Se nos queda en casa el gran capitán del Club Melilla Baloncesto, Juan Ignacio Romero, seguro. Es que le hemos gustado y él a nosotros; de manera que ese gigantón llegado del cordobés Valle de los Pedroches ha sido adoptado por la España africana, pero sólo porque ha sembrado cariño, sólo porque es un tiazo como la copa de un pino y no sólo por sus 2,15 metros de altura, sino por la anchura de su corazón.
Treinta y algo –pocos– años, seis tacos y pico en la llanura del Gurugú, allá por los arrabales del Cerro de San Lorenzo, con aires salitrosos del medio marino y mediterráneo, 200 partidos en las filas del Melilla Baloncesto que hoy preside un sefardí de categoría, don Jaime Auday. Maite que viene de docente a la ciudad de Pedro de Estopiñán. Juan Romero, hijo ensolerado en Melilla, gordo, enorme, como su puñetero padre. Nacho Romero se queda en Melilla, no podría ser de otra forma, porque se ha enamorado de la tierra que acogió, en su día, sus postreros años de jugador de baloncesto del más alto nivel. Seguro que Auday y Mustafa Mohand tienen cartas de pócker en la bocamanga, sí, sí.

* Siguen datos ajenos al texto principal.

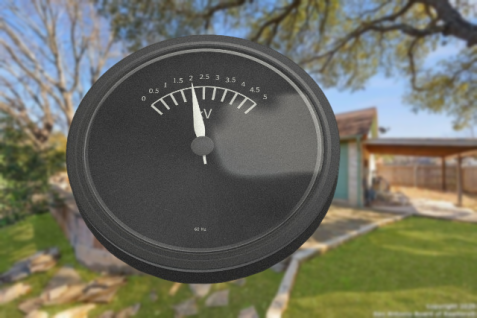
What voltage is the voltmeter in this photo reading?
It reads 2 kV
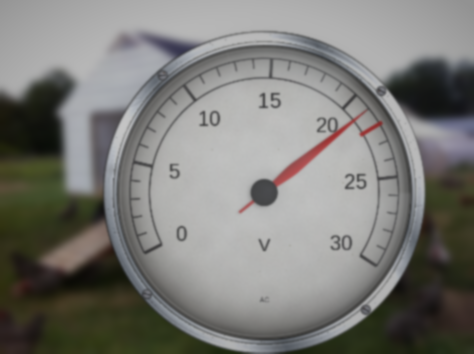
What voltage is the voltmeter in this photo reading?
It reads 21 V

Juan Ignacio Romero, natural de Los Pedroches –ay mi Córdoba de Julia, mi madre– y que sigue jugando baloncesto de altas miras, ha sido internacional absoluto español, jugador de la plantilla del Real Madrid y del sevillano San Fernando, a las órdenes de Javier Imbroda, pero es, sobre todo, un melillense comprometido. Sí, porque el gentilicio no es fácil lograrlo, es una cuestión de devoción y Nacho tiene devoción por Melilla.
Dejemos, si quieren, el aspecto deportivo, del cual el abajo o arriba firmante entiende poco, aunque entiende que estamos ante una gran figura del básquet.
Nacho, su esposa Maite Madroñal y su hijo, Juan –sin saberlo, porque es un querubín recién nacido– se han metido en el corazón de los melillenses. El veterano jugador se hace sitio a codazos para comprometerse con los más necesitados. Se tira de cabeza a los colegios para promocionar la práctica de las mejores costumbres: el deporte. Y luego tiene su propio ambiente, el íntimo, el de los seres humanos con corazón abierto, sin reservas.
¿Y cuál es ese ambiente íntimo? Es una familia que se reúne a diario en ‘La Oficina’, ergo, el Puente del Mineral. Allá vuelan las birras y navega sin complejos la amistad en grado sumo, es decir, desinteresada. Todo ello bajo el patronazgo de un gigantón que tiene el mismo corazón, tan claro, tan transparente como el que viaja con su hijo Juan. En tiempos de crisis, importar a un ser humano como Nacho Romero es un lujo que sólo pueden permitirse las grandes potencias de la sensibilidad humana.
Felices 200 partidos, felices siete años y pico, Nacho.